En el momento presente a estas dos bazas le faltaba una muy importante que a la que no se ha dado respuesta porque igual no se le podía dar respuesta y era definitiva: ¿con qué propuesta de gobierno se iba a intentar llevar a cabo el programa?.
Se ha criticado el modelo que representan PP, PNV y PSE, por ser similar, neoliberal, aunque justo es decirlo, en diferentes grados. Pero la ciudadanía ha pensado, si se ha gobernado con el PNV, ¿cómo se entiende?. Pero mucho más allá de esta contradicción estaba la falta de sintonía con una gran parte de la base social que estab harta ya de las iniciativas soberanistas del lehendakari y además esa parte de los votantes venía siendo especilamente castigada por politicas del gobierno, en concreto en el ámbito laboral y en los ambitos educativo y sanitario. Sin contar el hartazgo con el monopolio del poder durante treinta años seguidos.

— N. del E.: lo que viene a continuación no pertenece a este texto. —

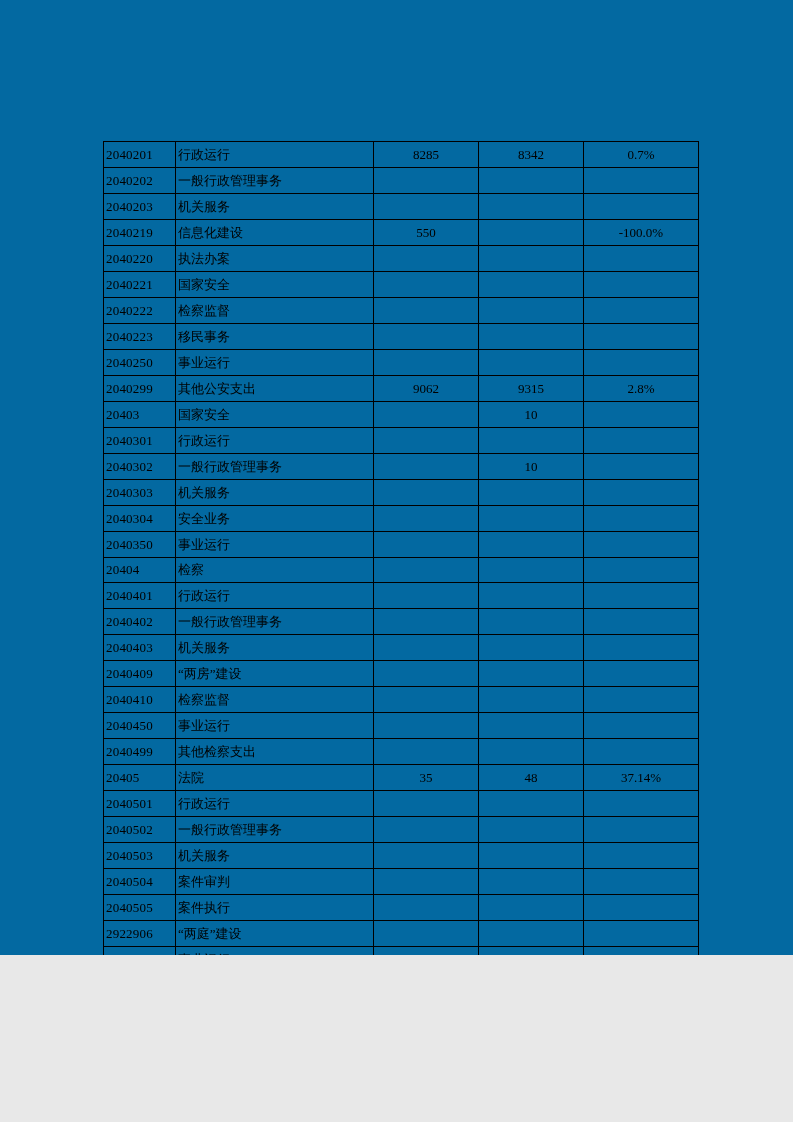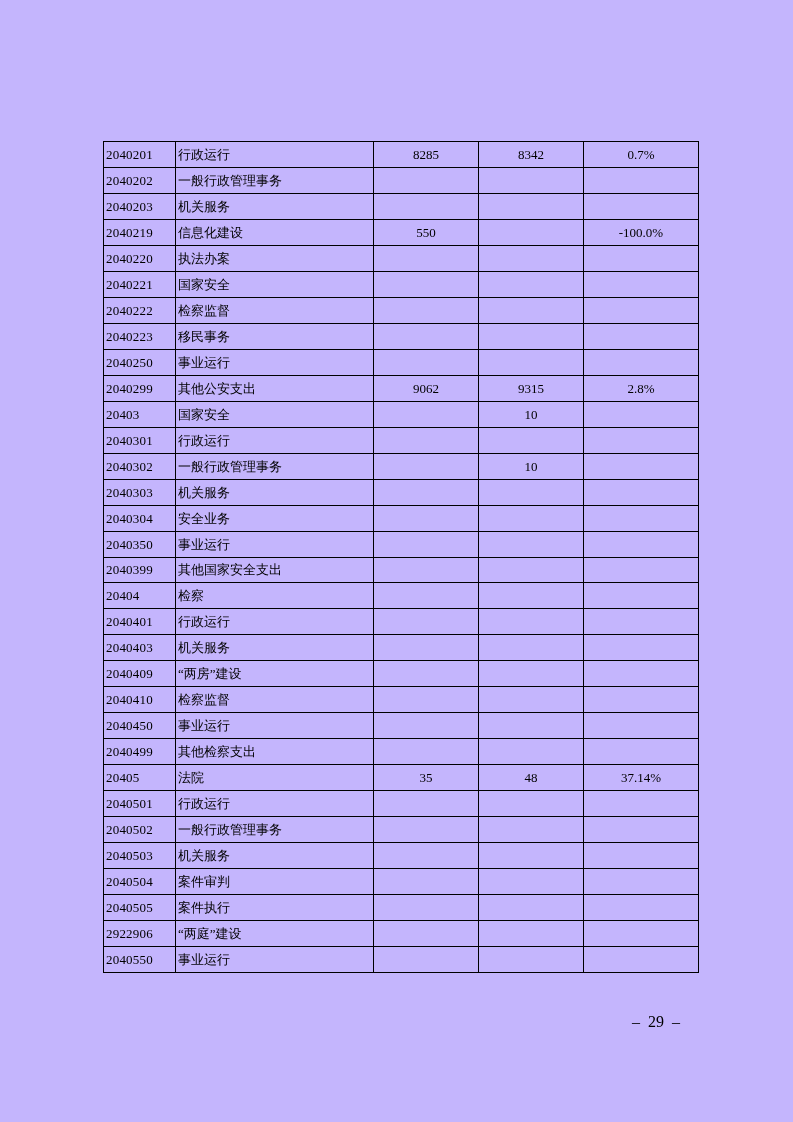--- a/index.html
+++ b/index.html
@@ -7,8 +7,8 @@
   .sheet {
     position: relative;
     width: 793px;
-    height: 1122px;
-    background: #c4b5fd;
+    height: 955px;
+    background: #0369a1;
     margin: 0 auto;
     overflow: hidden;
     font-family: "Liberation Serif", "DejaVu Serif", serif;

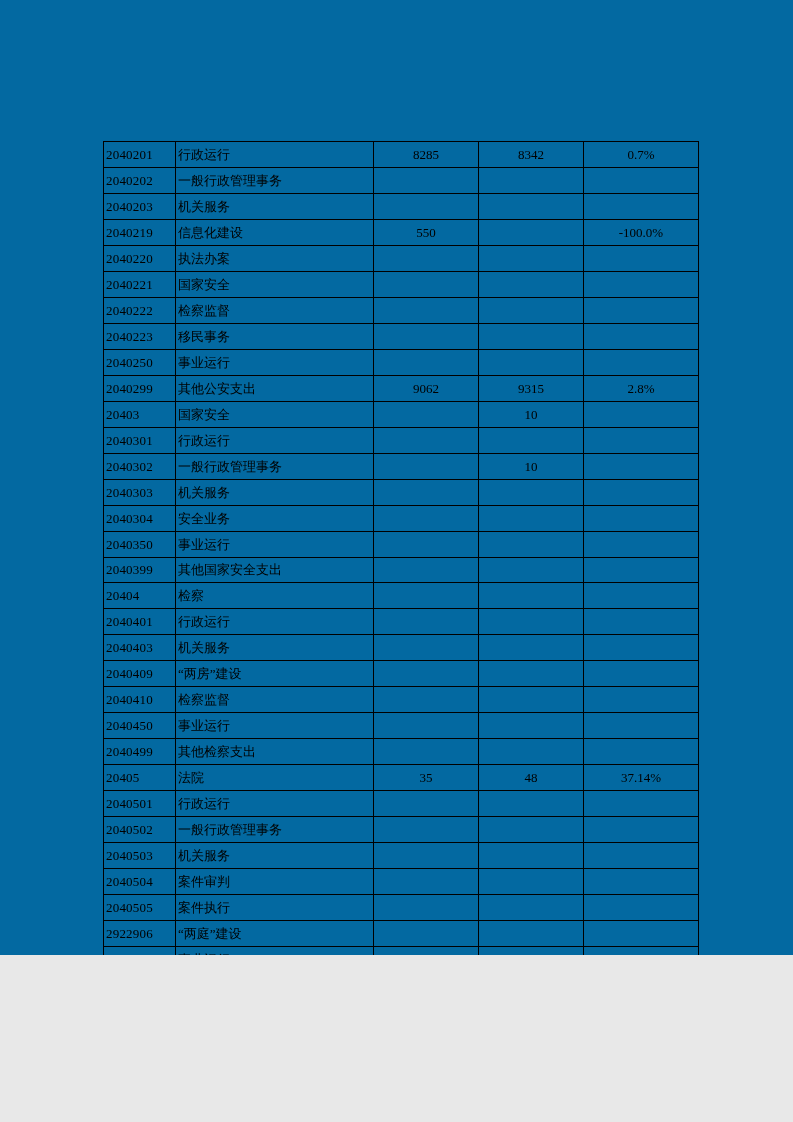--- a/index.html
+++ b/index.html
@@ -178,13 +178,6 @@
           <td class="cell-num"></td>
         </tr>
         <tr>
-          <td class="cell-code">2040399</td>
-          <td class="cell-name">其他国家安全支出</td>
-          <td class="cell-num"></td>
-          <td class="cell-num"></td>
-          <td class="cell-num"></td>
-        </tr>
-        <tr>
           <td class="cell-code">20404</td>
           <td class="cell-name">检察</td>
           <td class="cell-num"></td>

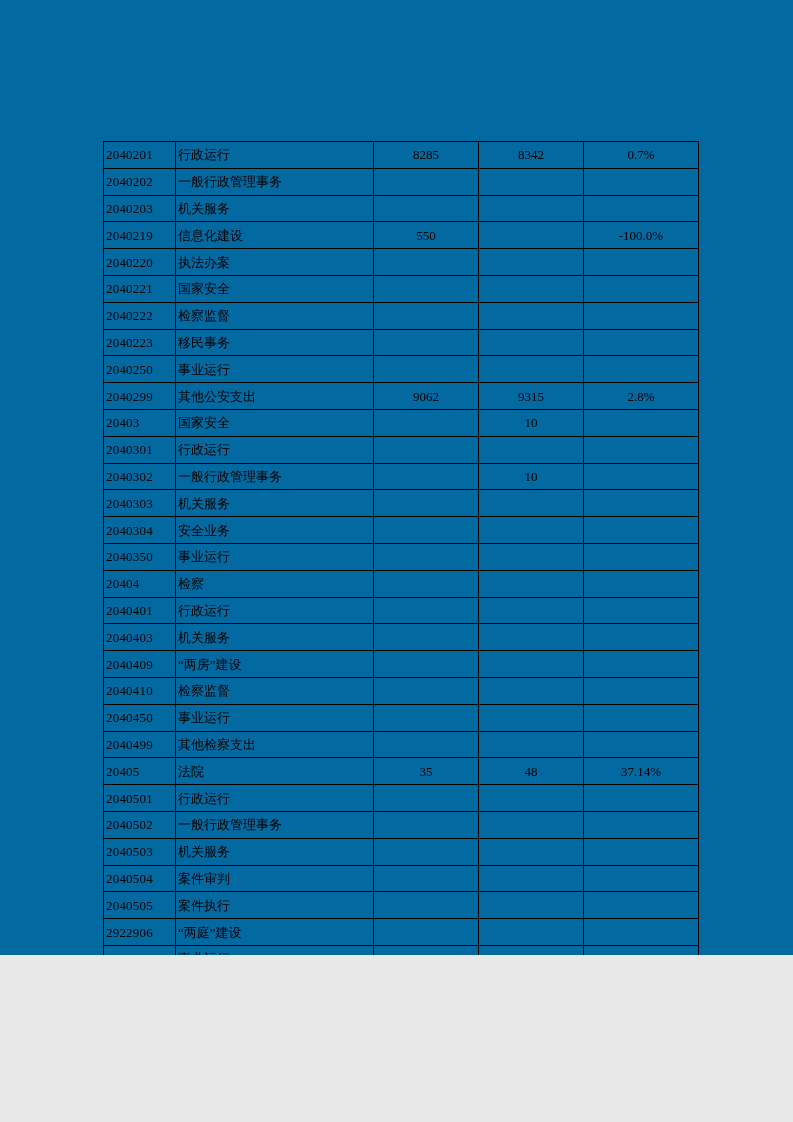--- a/index.html
+++ b/index.html
@@ -192,6 +192,13 @@
           <td class="cell-num"></td>
         </tr>
         <tr>
+          <td class="cell-code">2040402</td>
+          <td class="cell-name">一般行政管理事务</td>
+          <td class="cell-num"></td>
+          <td class="cell-num"></td>
+          <td class="cell-num"></td>
+        </tr>
+        <tr>
           <td class="cell-code">2040403</td>
           <td class="cell-name">机关服务</td>
           <td class="cell-num"></td>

Se ha dejado de ver a EB-B como una fuerza transversal en los temas de convioviencia y normalización y de izquierdas en los temas que importan. Si en el 2001 se estuvo en el lugar adecuado ante el tandem Redondo-Nayor Oreja, tras el primer plan Ibarrtetxe (2003) y el impulso unilateral a la consulta si se podía hablar de politica frentista para una gran parte de la sociedad y del electorado de Ezker Batua-Berdeak, era lo que procedía del gobierno tripartito.